Task details: Copy out each line of the data holding "rail".

(Saved data entries)

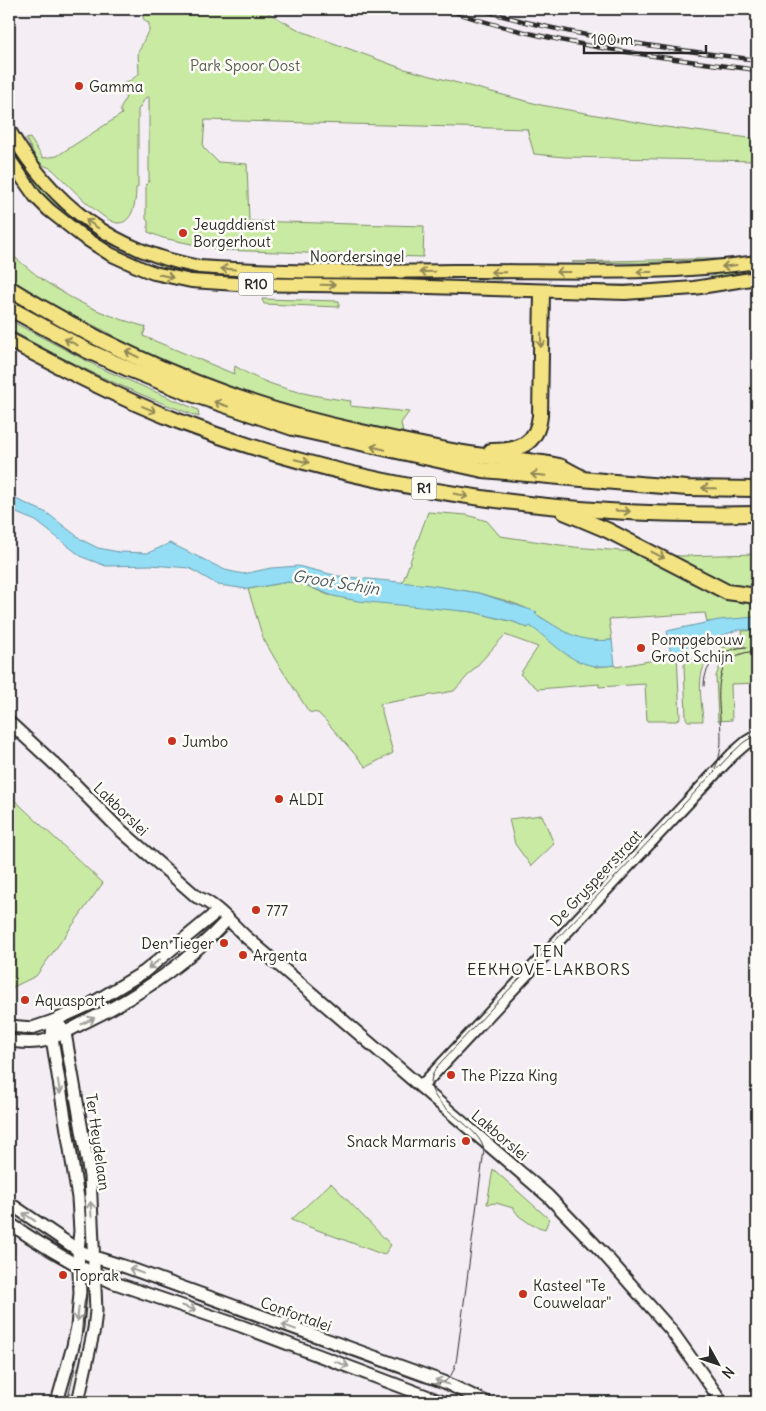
<svg xmlns="http://www.w3.org/2000/svg" width="766" height="1411" font-family="Delius,sans-serif">
<style>
.green{fill:#c9eaa3;stroke:#7a8a67}
.water{fill:#94def5;stroke:#6a96a4}
.lines{fill:none;stroke-linecap:round;stroke-linejoin:round}
.secondary-casing{stroke:#2b2b2b;stroke-width:15}
.primary-casing{stroke:#2b2b2b;stroke-width:16}
.highway-casing{stroke:#2b2b2b;stroke-width:18}
.secondary{stroke:#fdfcf7;stroke-width:11}
.primary{stroke:#f4e382;stroke-width:12}
.highway{stroke:#f4e382;stroke-width:14}
.tram{stroke:#2b2b2b;stroke-width:1}
.rail-casing{stroke:#2b2b2b;stroke-width:4.5}
.rail{stroke:#fdfcf7;stroke-width:2.5;stroke-dasharray:8;stroke-linecap:butt}
.oneway{stroke:#908756}
.oneway2{stroke:#9e9e9b}
.poi-dot{fill:#c8321e;stroke:#fdfcf7;stroke-width:2}
.labels{text-anchor:middle;dominant-baseline:central;stroke-width:5;stroke-linejoin:round;paint-order:stroke}
.shield{fill:#fdfcf7;stroke:#6a6a68;stroke-width:1}
.shield-label{font-size:14px;font-weight:bold;fill:#2b2b2b}
.park-label{font-size:15px;fill:#525b49;stroke:#fdfcf7}
.poi-label{font-size:15px;fill:#2b2b2b;stroke:#fdfcf7;text-anchor:start}
.street-label{font-size:15px;fill:#2b2b2b;stroke:#fdfcf7}
.water-label{font-size:16px;font-style:italic;fill:#45585e;stroke:#fdfcf7}
.neighbourhood-label{font-size:16px;letter-spacing:1px;fill:#2b2b2b;stroke:#fdfcf7}
</style>
<rect width="100%" height="100%" fill="#f4eef4"/>
<filter id="ink" filterUnits="userSpaceOnUse"><feTurbulence type="fractalNoise" baseFrequency=".02" numOctaves="2"/><feDisplacementMap in="SourceGraphic" scale="10" xChannelSelector="R" yChannelSelector="G"/><feConvolveMatrix kernelMatrix="1 2 1 2 8 2 1 2 1" color-interpolation-filters="sRGB"/></filter>
<g filter="url(#ink)">
<!-- green -->
<g class="green">
<path d="M144,9H261L301,31L401,68L541,105L658,126L757,139V161L564,157L534,154L527,129L205,120L203,147L218,162L247,164L249,221L424,226L423,257L220,250L163,238L148,232V221L146,219V185L149,181V97H146L138,110V187L136,188C136,199 134,222 119,223C104,224 65,181 53,170C50,167 46,167 43,165C36,160 30,146 26,139L30,138L43,158L57,156L122,114L120,110L126,97L116,90L117,86L131,80L139,74L138,52C143,45 144,36 149,32V23L146,22L143,18Z"/>
<path d="M9,141L103,238L120,248C98,242 77,221 59,207C53,202 46,199 40,193C28,180 9,159 9,141Z"/>
<path d="M9,255L13,256C27,267 41,280 57,289C84,307 115,318 146,327L143,336L234,374L235,366C268,388 312,396 351,401L350,406L409,412L401,423L403,433C325,420 248,397 174,368C153,360 132,348 112,339L113,335L89,323L73,319L9,282Z"/>
<polygon points="693,259 726,259 727,262 711,263 693,260 640,263 572,262"/>
<polygon points="160,264 202,273 242,275 365,278 501,277 501,280 445,278 427,281 201,277 159,268"/>
<polygon points="757,268 757,272 706,281 648,287 566,285 630,285 688,282 706,279 718,273"/>
<polygon points="262,299 339,301 339,307 264,304"/>
<path d="M9,320L102,369L198,410L199,417C133,393 70,364 9,329Z"/>
<path d="M428,512L467,515L487,521L500,536L574,547L681,556L757,554V618L707,622L705,613L609,619L612,640C600,641 588,642 577,638C556,630 538,612 516,604C479,591 441,586 402,584Z"/>
<polygon points="288,582 303,584 328,595 473,612 514,622 528,628 530,626 596,667 615,665 616,667 671,657 671,655 677,653 680,718 677,721 647,721 645,684 599,687 599,684 538,689 520,674 538,647 505,635 454,691 380,704 393,753 366,767 326,721 318,713 309,712 275,659 263,638 248,589"/>
<polygon points="757,630 757,683 731,684 732,720 718,721 716,676 720,666 719,649 735,644 736,647 744,647 742,631"/>
<path d="M708,654L709,658C695,675 702,701 703,721H688L686,718L684,665L688,661Z"/>
<polygon points="9,795 103,883 36,976 9,989"/>
<polygon points="542,815 554,844 531,866 515,844 509,819"/>
<polygon points="493,1169 549,1219 545,1229 532,1225 519,1216 513,1208 496,1203 487,1204"/>
<polygon points="331,1183 391,1245 384,1255 291,1220"/>
</g>
<!-- water -->
<g class="water">
<path d="M9,496L47,513L82,540L98,548L119,552L148,553L170,543L225,570L243,574L271,568L298,566L338,576L430,585L479,593L537,612L535,614C565,631 576,643 612,640L615,665C575,672 560,647 530,626L528,628L514,622L473,612L358,601L333,596L303,584L288,582L248,589L218,585L189,568L151,565L106,566L82,557L36,521L9,510Z"/>
<polygon points="757,617 757,630 737,630 671,655 667,631 719,620"/>
</g>
<g class="lines">
<defs>
<g id="secondary">
<path d="M9,722L61,770L117,827L197,897C216,904 231,923 246,937L548,1196L603,1253L671,1330L722,1402"/>
<polyline points="56,1020 65,1033 90,1176 96,1311 94,1329 78,1402"/>
<polyline points="53,1021 52,1038 78,1198 80,1231 78,1250 80,1293 77,1327 73,1346 57,1402"/>
<polyline points="9,1026 32,1028 53,1021 91,1004 144,972 218,911"/>
<path d="M9,1041C20,1042 32,1044 43,1041C58,1037 72,1029 85,1022C137,997 188,962 228,919"/>
<polyline points="421,1087 732,755 747,742 757,736"/>
<polyline points="9,1203 78,1250 94,1257 126,1267 444,1382 486,1402"/>
<path d="M9,1223C41,1245 76,1266 112,1282L241,1326L442,1402"/>
</g>
<g id="primary">
<path d="M9,130C53,206 113,251 200,267C285,273 369,272 454,271C557,270 655,277 757,262"/>
<polyline points="9,159 35,196 49,210 82,236 110,254 143,269 154,273 191,281 237,284 396,286 625,293 694,288 757,278"/>
</g>
<g id="highway">
<path d="M9,288C115,354 234,405 357,431C397,440 436,449 476,455C503,459 532,460 559,466C565,468 572,473 579,476"/>
<polyline points="9,308 88,351 131,370 189,393 293,428 483,470 615,482 687,488 757,489"/>
<path d="M9,340C64,369 119,398 178,421C361,491 562,518 757,514"/>
<path d="M491,451C518,451 537,445 540,416L542,292"/>
<polyline points="564,512 607,530 727,592 757,596"/>
</g>
</defs>
<!-- secondary casing -->
<use href="#secondary" class="secondary-casing"/>
<!-- primary casing -->
<use href="#primary" class="primary-casing"/>
<!-- highway casing -->
<use href="#highway" class="highway-casing"/>
<!-- secondary -->
<use href="#secondary" class="secondary"/>
<!-- primary -->
<use href="#primary" class="primary"/>
<!-- highway -->
<use href="#highway" class="highway"/>
<!-- tram -->
<g class="tram">
<path d="M704,686C704,661 724,648 747,647"/>
<path d="M715,768C736,730 690,655 757,651"/>
<path d="M67,1402C72,1381 77,1360 81,1339C83,1323 82,1295 91,1282C99,1270 113,1270 125,1274L422,1382C446,1389 454,1377 457,1356L484,1150C477,1117 405,1102 441,1062L731,754L744,742L757,734"/>
</g>
<defs>
<g id="rail">
<path d="M445,9C545,44 652,56 757,70"/>
<path d="M479,9C570,37 664,48 757,60"/>
</g>
</defs>
<!-- rail casing -->
<use href="#rail" class="rail-casing"/>
<!-- rail -->
<use href="#rail" class="rail"/>
</g>
<!-- one-way arrows -->
<defs><path id="oneway-shaft" d="M-6 0H5M1.5-3L5.5 0L1.5 3" fill="none" stroke-width="1.6" stroke-linecap="round" stroke-linejoin="round" transform="scale(1.25)"/></defs>
<g class="oneway">
<use href="#oneway-shaft" transform="translate(92 224) rotate(-146)"/>
<use href="#oneway-shaft" transform="translate(729 266) rotate(173)"/>
<use href="#oneway-shaft" transform="translate(228 269) rotate(-176)"/>
<use href="#oneway-shaft" transform="translate(427 272) rotate(179)"/>
<use href="#oneway-shaft" transform="translate(498 272) rotate(-179)"/>
<use href="#oneway-shaft" transform="translate(563 272) rotate(-180)"/>
<use href="#oneway-shaft" transform="translate(644 272) rotate(180)"/>
<use href="#oneway-shaft" transform="translate(166 276) rotate(13)"/>
<use href="#oneway-shaft" transform="translate(328 285) rotate(1)"/>
<use href="#oneway-shaft" transform="translate(541 340) rotate(91)"/>
<use href="#oneway-shaft" transform="translate(71 342) rotate(-153)"/>
<use href="#oneway-shaft" transform="translate(132 354) rotate(-154)"/>
<use href="#oneway-shaft" transform="translate(221 404) rotate(-161)"/>
<use href="#oneway-shaft" transform="translate(149 409) rotate(23)"/>
<use href="#oneway-shaft" transform="translate(378 448) rotate(-167)"/>
<use href="#oneway-shaft" transform="translate(302 461) rotate(13)"/>
<use href="#oneway-shaft" transform="translate(538 475) rotate(-174)"/>
<use href="#oneway-shaft" transform="translate(709 488) rotate(-179)"/>
<use href="#oneway-shaft" transform="translate(461 495) rotate(11)"/>
<use href="#oneway-shaft" transform="translate(623 511) rotate(3)"/>
<use href="#oneway-shaft" transform="translate(658 555) rotate(27)"/>
</g>
<g class="oneway2">
<use href="#oneway-shaft" transform="translate(154 964) rotate(142)"/>
<use href="#oneway-shaft" transform="translate(88 1021) rotate(-26)"/>
<use href="#oneway-shaft" transform="translate(59 1087) rotate(81)"/>
<use href="#oneway-shaft" transform="translate(91 1209) rotate(-94)"/>
<use href="#oneway-shaft" transform="translate(29 1217) rotate(-146)"/>
<use href="#oneway-shaft" transform="translate(136 1271) rotate(-159)"/>
<use href="#oneway-shaft" transform="translate(189 1308) rotate(19)"/>
<use href="#oneway-shaft" transform="translate(78 1314) rotate(96)"/>
<use href="#oneway-shaft" transform="translate(289 1327) rotate(-160)"/>
<use href="#oneway-shaft" transform="translate(342 1364) rotate(20)"/>
<use href="#oneway-shaft" transform="translate(442 1382) rotate(-161)"/>
</g>
</g>
<!-- markers -->
<g class="poi-dot">
<circle cx="79" cy="86" r="5"/>
<circle cx="183" cy="233" r="5"/>
<circle cx="641" cy="648" r="5"/>
<circle cx="172" cy="741" r="5"/>
<circle cx="279" cy="799" r="5"/>
<circle cx="256" cy="910" r="5"/>
<circle cx="224" cy="943" r="5"/>
<circle cx="243" cy="955" r="5"/>
<circle cx="25" cy="1000" r="5"/>
<circle cx="451" cy="1075" r="5"/>
<circle cx="466" cy="1141" r="5"/>
<circle cx="63" cy="1275" r="5"/>
<circle cx="523" cy="1294" r="5"/>
</g>
<g class="labels">
<!-- shield labels -->
<g class="shield">
<rect x="238.5" y="272.5" width="35" height="23" rx="4"/>
<rect x="411.5" y="476.5" width="25" height="23" rx="4"/>
</g>
<g class="shield-label">
<text x="256" y="284">R10</text>
<text x="424" y="488">R1</text>
</g>
<!-- park labels -->
<g class="park-label">
<text x="245" y="65">Park Spoor Oost</text>
</g>
<!-- poi labels -->
<g class="poi-label">
<text x="89" y="86">Gamma</text>
<text x="193" y="224">Jeugddienst<tspan x="193" dy="17">Borgerhout</tspan></text>
<text x="651" y="639">Pompgebouw<tspan x="651" dy="17">Groot Schijn</tspan></text>
<text x="182" y="741">Jumbo</text>
<text x="289" y="799">ALDI</text>
<text x="266" y="910">777</text>
<text x="214" y="943" text-anchor="end">Den Tieger</text>
<text x="253" y="955">Argenta</text>
<text x="35" y="1000">Aquasport</text>
<text x="461" y="1075">The Pizza King</text>
<text x="456" y="1141" text-anchor="end">Snack Marmaris</text>
<text x="73" y="1275">Toprak</text>
<text x="533" y="1285">Kasteel "Te<tspan x="533" dy="17">Couwelaar"</tspan></text>
</g>
<!-- street labels -->
<g class="street-label">
<text x="357" y="256">Noordersingel</text>
<text transform="translate(121 809) rotate(44)">Lakborslei</text>
<text transform="translate(596 878) rotate(-47)">De Gryspeerstraat</text>
<text transform="translate(500 1135) rotate(40)">Lakborslei</text>
<text transform="translate(98 1142) rotate(82)">Ter Heydelaan</text>
<text transform="translate(296 1314) rotate(20)">Confortalei</text>
</g>
<!-- water labels -->
<g class="water-label">
<text transform="translate(336 582) rotate(9)">Groot Schijn</text>
</g>
<!-- neighbourhood labels -->
<g class="neighbourhood-label">
<text x="549" y="951">TEN<tspan x="549" dy="18">EEKHOVE-LAKBORS</tspan></text>
</g>
</g>
<!-- margin -->
<rect width="766" height="1411" fill="none" stroke="#fdfcf7" stroke-width="30"/>
<rect x="15" y="15" width="736" height="1381" fill="none" stroke="#2b2b2b" stroke-width="2" filter="url(#ink)"/>
<!-- north arrow -->
<g transform="translate(718 1364) rotate(130)" stroke="#fdfcf7" stroke-width="4" paint-order="stroke">
<path d="M0-4L9 19L0 12L-9 19Z" fill="#2b2b2b"/>
<text y="-8" font-size="14" font-weight="bold" text-anchor="middle" fill="#2b2b2b">N</text>
</g>
<!-- scale -->
<path d="M584 45v8h122v-8" fill="none" stroke="#2b2b2b" stroke-width="2.5"/>
<text x="591" y="45" font-size="15" fill="#2b2b2b" stroke="#fdfcf7" stroke-width="4" paint-order="stroke">100 m</text>
</svg>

Response to the task:
.rail-casing{stroke:#2b2b2b;stroke-width:4.5}
.rail{stroke:#fdfcf7;stroke-width:2.5;stroke-dasharray:8;stroke-linecap:butt}
<g id="rail">
<!-- rail casing -->
<use href="#rail" class="rail-casing"/>
<!-- rail -->
<use href="#rail" class="rail"/>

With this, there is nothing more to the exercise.